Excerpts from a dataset

►

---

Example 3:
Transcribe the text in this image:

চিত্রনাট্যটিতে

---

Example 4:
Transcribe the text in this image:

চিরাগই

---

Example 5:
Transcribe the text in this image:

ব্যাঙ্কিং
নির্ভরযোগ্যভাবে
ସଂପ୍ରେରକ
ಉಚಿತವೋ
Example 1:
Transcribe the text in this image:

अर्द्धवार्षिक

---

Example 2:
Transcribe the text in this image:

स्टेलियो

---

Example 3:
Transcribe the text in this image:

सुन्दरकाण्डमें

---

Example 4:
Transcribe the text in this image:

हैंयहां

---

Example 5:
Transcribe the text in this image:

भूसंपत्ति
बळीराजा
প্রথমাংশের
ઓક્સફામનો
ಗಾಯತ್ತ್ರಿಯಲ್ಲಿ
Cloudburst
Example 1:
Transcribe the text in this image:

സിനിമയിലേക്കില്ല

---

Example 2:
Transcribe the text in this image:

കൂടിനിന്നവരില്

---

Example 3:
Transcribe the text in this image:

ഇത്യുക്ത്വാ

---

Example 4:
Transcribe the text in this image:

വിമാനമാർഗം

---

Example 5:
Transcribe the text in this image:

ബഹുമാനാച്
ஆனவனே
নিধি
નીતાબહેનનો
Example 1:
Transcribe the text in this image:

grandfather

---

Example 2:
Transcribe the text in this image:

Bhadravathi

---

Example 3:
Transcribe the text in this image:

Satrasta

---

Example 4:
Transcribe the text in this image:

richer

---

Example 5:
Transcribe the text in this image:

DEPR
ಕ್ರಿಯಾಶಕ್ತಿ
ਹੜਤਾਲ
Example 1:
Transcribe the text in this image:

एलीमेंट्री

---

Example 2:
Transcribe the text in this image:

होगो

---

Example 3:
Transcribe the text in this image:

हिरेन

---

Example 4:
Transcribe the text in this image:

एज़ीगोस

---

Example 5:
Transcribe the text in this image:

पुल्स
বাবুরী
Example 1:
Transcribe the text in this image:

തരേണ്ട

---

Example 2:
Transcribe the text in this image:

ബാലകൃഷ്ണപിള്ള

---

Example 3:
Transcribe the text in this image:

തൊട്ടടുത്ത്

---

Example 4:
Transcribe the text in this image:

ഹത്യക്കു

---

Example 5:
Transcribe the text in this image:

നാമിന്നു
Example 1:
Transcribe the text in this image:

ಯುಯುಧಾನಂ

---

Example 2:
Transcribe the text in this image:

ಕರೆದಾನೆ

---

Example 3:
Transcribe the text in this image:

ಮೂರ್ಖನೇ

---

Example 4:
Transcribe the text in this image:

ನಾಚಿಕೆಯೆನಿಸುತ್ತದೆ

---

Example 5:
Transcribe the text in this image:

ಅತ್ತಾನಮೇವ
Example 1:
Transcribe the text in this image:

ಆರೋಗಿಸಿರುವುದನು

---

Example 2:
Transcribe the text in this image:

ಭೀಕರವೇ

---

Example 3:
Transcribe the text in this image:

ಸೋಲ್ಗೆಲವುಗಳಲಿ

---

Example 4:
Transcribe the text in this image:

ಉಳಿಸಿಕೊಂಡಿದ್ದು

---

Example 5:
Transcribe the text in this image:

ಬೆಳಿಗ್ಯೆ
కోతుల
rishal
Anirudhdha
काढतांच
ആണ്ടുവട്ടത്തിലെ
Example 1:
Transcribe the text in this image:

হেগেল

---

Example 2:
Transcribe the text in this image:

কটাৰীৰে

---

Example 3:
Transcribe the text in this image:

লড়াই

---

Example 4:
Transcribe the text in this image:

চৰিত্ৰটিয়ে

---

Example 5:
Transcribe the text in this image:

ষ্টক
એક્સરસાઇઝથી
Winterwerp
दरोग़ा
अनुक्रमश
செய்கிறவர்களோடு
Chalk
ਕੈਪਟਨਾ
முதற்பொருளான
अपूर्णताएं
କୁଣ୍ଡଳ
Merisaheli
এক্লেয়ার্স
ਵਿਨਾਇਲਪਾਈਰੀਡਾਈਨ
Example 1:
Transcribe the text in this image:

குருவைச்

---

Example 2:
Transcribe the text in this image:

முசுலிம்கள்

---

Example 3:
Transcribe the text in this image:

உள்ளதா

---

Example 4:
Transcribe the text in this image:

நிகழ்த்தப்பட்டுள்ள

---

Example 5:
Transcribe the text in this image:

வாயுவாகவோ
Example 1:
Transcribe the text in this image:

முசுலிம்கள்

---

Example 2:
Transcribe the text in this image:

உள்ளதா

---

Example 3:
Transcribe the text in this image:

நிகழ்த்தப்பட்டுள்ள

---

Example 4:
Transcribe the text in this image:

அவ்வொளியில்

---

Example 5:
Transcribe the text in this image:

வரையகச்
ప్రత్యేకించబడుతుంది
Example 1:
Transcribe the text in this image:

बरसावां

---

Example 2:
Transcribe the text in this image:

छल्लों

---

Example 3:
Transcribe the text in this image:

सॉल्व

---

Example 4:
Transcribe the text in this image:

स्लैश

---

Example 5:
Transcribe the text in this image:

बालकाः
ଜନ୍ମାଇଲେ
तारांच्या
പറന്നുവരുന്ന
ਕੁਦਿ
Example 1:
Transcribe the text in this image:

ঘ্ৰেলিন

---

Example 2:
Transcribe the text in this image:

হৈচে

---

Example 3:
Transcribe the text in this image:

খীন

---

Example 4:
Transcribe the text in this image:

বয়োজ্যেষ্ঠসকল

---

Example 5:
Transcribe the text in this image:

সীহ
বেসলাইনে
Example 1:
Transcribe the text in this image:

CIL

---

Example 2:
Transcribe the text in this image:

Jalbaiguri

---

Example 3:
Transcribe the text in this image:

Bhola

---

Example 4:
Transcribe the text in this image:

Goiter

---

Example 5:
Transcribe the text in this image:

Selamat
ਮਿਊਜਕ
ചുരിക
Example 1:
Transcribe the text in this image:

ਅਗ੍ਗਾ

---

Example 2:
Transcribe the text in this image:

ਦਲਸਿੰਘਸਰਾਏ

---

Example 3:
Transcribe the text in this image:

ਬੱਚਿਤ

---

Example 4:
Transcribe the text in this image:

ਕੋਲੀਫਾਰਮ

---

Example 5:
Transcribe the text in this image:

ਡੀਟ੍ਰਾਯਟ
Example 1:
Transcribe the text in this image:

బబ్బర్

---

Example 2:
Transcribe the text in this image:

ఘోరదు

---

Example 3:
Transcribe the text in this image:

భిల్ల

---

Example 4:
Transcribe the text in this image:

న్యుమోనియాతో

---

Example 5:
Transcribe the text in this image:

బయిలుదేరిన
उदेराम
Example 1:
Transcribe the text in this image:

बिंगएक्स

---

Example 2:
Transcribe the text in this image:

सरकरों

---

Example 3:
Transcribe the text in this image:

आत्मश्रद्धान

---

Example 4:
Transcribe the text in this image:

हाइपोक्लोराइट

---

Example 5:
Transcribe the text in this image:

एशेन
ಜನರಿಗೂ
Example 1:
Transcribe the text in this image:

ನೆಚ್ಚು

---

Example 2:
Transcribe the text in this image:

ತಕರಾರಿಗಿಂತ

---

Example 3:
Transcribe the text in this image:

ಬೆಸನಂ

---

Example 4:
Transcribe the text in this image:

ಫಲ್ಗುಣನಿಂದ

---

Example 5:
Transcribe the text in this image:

◄

> [Work task]:
Would you print all of the records exactly as they were given?

> [Answer box]:
---

Example 3:
Transcribe the text in this image:

চিত্রনাট্যটিতে

---

Example 4:
Transcribe the text in this image:

চিরাগই

---

Example 5:
Transcribe the text in this image:

ব্যাঙ্কিং
নির্ভরযোগ্যভাবে
ସଂପ୍ରେରକ
ಉಚಿತವೋ
Example 1:
Transcribe the text in this image:

अर्द्धवार्षिक

---

Example 2:
Transcribe the text in this image:

स्टेलियो

---

Example 3:
Transcribe the text in this image:

सुन्दरकाण्डमें

---

Example 4:
Transcribe the text in this image:

हैंयहां

---

Example 5:
Transcribe the text in this image:

भूसंपत्ति
बळीराजा
প্রথমাংশের
ઓક્સફામનો
ಗಾಯತ್ತ್ರಿಯಲ್ಲಿ
Cloudburst
Example 1:
Transcribe the text in this image:

സിനിമയിലേക്കില്ല

---

Example 2:
Transcribe the text in this image:

കൂടിനിന്നവരില്

---

Example 3:
Transcribe the text in this image:

ഇത്യുക്ത്വാ

---

Example 4:
Transcribe the text in this image:

വിമാനമാർഗം

---

Example 5:
Transcribe the text in this image:

ബഹുമാനാച്
ஆனவனே
নিধি
નીતાબહેનનો
Example 1:
Transcribe the text in this image:

grandfather

---

Example 2:
Transcribe the text in this image:

Bhadravathi

---

Example 3:
Transcribe the text in this image:

Satrasta

---

Example 4:
Transcribe the text in this image:

richer

---

Example 5:
Transcribe the text in this image:

DEPR
ಕ್ರಿಯಾಶಕ್ತಿ
ਹੜਤਾਲ
Example 1:
Transcribe the text in this image:

एलीमेंट्री

---

Example 2:
Transcribe the text in this image:

होगो

---

Example 3:
Transcribe the text in this image:

हिरेन

---

Example 4:
Transcribe the text in this image:

एज़ीगोस

---

Example 5:
Transcribe the text in this image:

पुल्स
বাবুরী
Example 1:
Transcribe the text in this image:

തരേണ്ട

---

Example 2:
Transcribe the text in this image:

ബാലകൃഷ്ണപിള്ള

---

Example 3:
Transcribe the text in this image:

തൊട്ടടുത്ത്

---

Example 4:
Transcribe the text in this image:

ഹത്യക്കു

---

Example 5:
Transcribe the text in this image:

നാമിന്നു
Example 1:
Transcribe the text in this image:

ಯುಯುಧಾನಂ

---

Example 2:
Transcribe the text in this image:

ಕರೆದಾನೆ

---

Example 3:
Transcribe the text in this image:

ಮೂರ್ಖನೇ

---

Example 4:
Transcribe the text in this image:

ನಾಚಿಕೆಯೆನಿಸುತ್ತದೆ

---

Example 5:
Transcribe the text in this image:

ಅತ್ತಾನಮೇವ
Example 1:
Transcribe the text in this image:

ಆರೋಗಿಸಿರುವುದನು

---

Example 2:
Transcribe the text in this image:

ಭೀಕರವೇ

---

Example 3:
Transcribe the text in this image:

ಸೋಲ್ಗೆಲವುಗಳಲಿ

---

Example 4:
Transcribe the text in this image:

ಉಳಿಸಿಕೊಂಡಿದ್ದು

---

Example 5:
Transcribe the text in this image:

ಬೆಳಿಗ್ಯೆ
కోతుల
rishal
Anirudhdha
काढतांच
ആണ്ടുവട്ടത്തിലെ
Example 1:
Transcribe the text in this image:

হেগেল

---

Example 2:
Transcribe the text in this image:

কটাৰীৰে

---

Example 3:
Transcribe the text in this image:

লড়াই

---

Example 4:
Transcribe the text in this image:

চৰিত্ৰটিয়ে

---

Example 5:
Transcribe the text in this image:

ষ্টক
એક્સરસાઇઝથી
Winterwerp
दरोग़ा
अनुक्रमश
செய்கிறவர்களோடு
Chalk
ਕੈਪਟਨਾ
முதற்பொருளான
अपूर्णताएं
କୁଣ୍ଡଳ
Merisaheli
এক্লেয়ার্স
ਵਿਨਾਇਲਪਾਈਰੀਡਾਈਨ
Example 1:
Transcribe the text in this image:

குருவைச்

---

Example 2:
Transcribe the text in this image:

முசுலிம்கள்

---

Example 3:
Transcribe the text in this image:

உள்ளதா

---

Example 4:
Transcribe the text in this image:

நிகழ்த்தப்பட்டுள்ள

---

Example 5:
Transcribe the text in this image:

வாயுவாகவோ
Example 1:
Transcribe the text in this image:

முசுலிம்கள்

---

Example 2:
Transcribe the text in this image:

உள்ளதா

---

Example 3:
Transcribe the text in this image:

நிகழ்த்தப்பட்டுள்ள

---

Example 4:
Transcribe the text in this image:

அவ்வொளியில்

---

Example 5:
Transcribe the text in this image:

வரையகச்
ప్రత్యేకించబడుతుంది
Example 1:
Transcribe the text in this image:

बरसावां

---

Example 2:
Transcribe the text in this image:

छल्लों

---

Example 3:
Transcribe the text in this image:

सॉल्व

---

Example 4:
Transcribe the text in this image:

स्लैश

---

Example 5:
Transcribe the text in this image:

बालकाः
ଜନ୍ମାଇଲେ
तारांच्या
പറന്നുവരുന്ന
ਕੁਦਿ
Example 1:
Transcribe the text in this image:

ঘ্ৰেলিন

---

Example 2:
Transcribe the text in this image:

হৈচে

---

Example 3:
Transcribe the text in this image:

খীন

---

Example 4:
Transcribe the text in this image:

বয়োজ্যেষ্ঠসকল

---

Example 5:
Transcribe the text in this image:

সীহ
বেসলাইনে
Example 1:
Transcribe the text in this image:

CIL

---

Example 2:
Transcribe the text in this image:

Jalbaiguri

---

Example 3:
Transcribe the text in this image:

Bhola

---

Example 4:
Transcribe the text in this image:

Goiter

---

Example 5:
Transcribe the text in this image:

Selamat
ਮਿਊਜਕ
ചുരിക
Example 1:
Transcribe the text in this image:

ਅਗ੍ਗਾ

---

Example 2:
Transcribe the text in this image:

ਦਲਸਿੰਘਸਰਾਏ

---

Example 3:
Transcribe the text in this image:

ਬੱਚਿਤ

---

Example 4:
Transcribe the text in this image:

ਕੋਲੀਫਾਰਮ

---

Example 5:
Transcribe the text in this image:

ਡੀਟ੍ਰਾਯਟ
Example 1:
Transcribe the text in this image:

బబ్బర్

---

Example 2:
Transcribe the text in this image:

ఘోరదు

---

Example 3:
Transcribe the text in this image:

భిల్ల

---

Example 4:
Transcribe the text in this image:

న్యుమోనియాతో

---

Example 5:
Transcribe the text in this image:

బయిలుదేరిన
उदेराम
Example 1:
Transcribe the text in this image:

बिंगएक्स

---

Example 2:
Transcribe the text in this image:

सरकरों

---

Example 3:
Transcribe the text in this image:

आत्मश्रद्धान

---

Example 4:
Transcribe the text in this image:

हाइपोक्लोराइट

---

Example 5:
Transcribe the text in this image:

एशेन
ಜನರಿಗೂ
Example 1:
Transcribe the text in this image:

ನೆಚ್ಚು

---

Example 2:
Transcribe the text in this image:

ತಕರಾರಿಗಿಂತ

---

Example 3:
Transcribe the text in this image:

ಬೆಸನಂ

---

Example 4:
Transcribe the text in this image:

ಫಲ್ಗುಣನಿಂದ

---

Example 5:
Transcribe the text in this image:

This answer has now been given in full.